*** Data extract ***

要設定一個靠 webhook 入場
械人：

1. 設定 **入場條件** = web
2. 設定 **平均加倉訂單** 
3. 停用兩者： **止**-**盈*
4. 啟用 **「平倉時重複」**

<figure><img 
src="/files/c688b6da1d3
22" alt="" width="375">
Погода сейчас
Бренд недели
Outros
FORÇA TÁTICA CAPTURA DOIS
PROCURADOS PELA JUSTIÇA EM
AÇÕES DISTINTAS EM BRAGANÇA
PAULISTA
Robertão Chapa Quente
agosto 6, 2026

*** End of Data extract ***
*** Data extract ***

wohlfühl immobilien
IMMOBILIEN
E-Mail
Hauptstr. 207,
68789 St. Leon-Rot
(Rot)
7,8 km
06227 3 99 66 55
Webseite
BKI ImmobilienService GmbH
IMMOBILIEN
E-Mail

*** End of Data extract ***

* [Instructions to follow]: In the entries above, find the line with "AÇÕES DISTINTAS EM BRAGANÇA" and the line with "agosto 6, 2026", then set down exactly those two and every line between them, nothing else.

* [Response to this task]:
AÇÕES DISTINTAS EM BRAGANÇA
PAULISTA
Robertão Chapa Quente
agosto 6, 2026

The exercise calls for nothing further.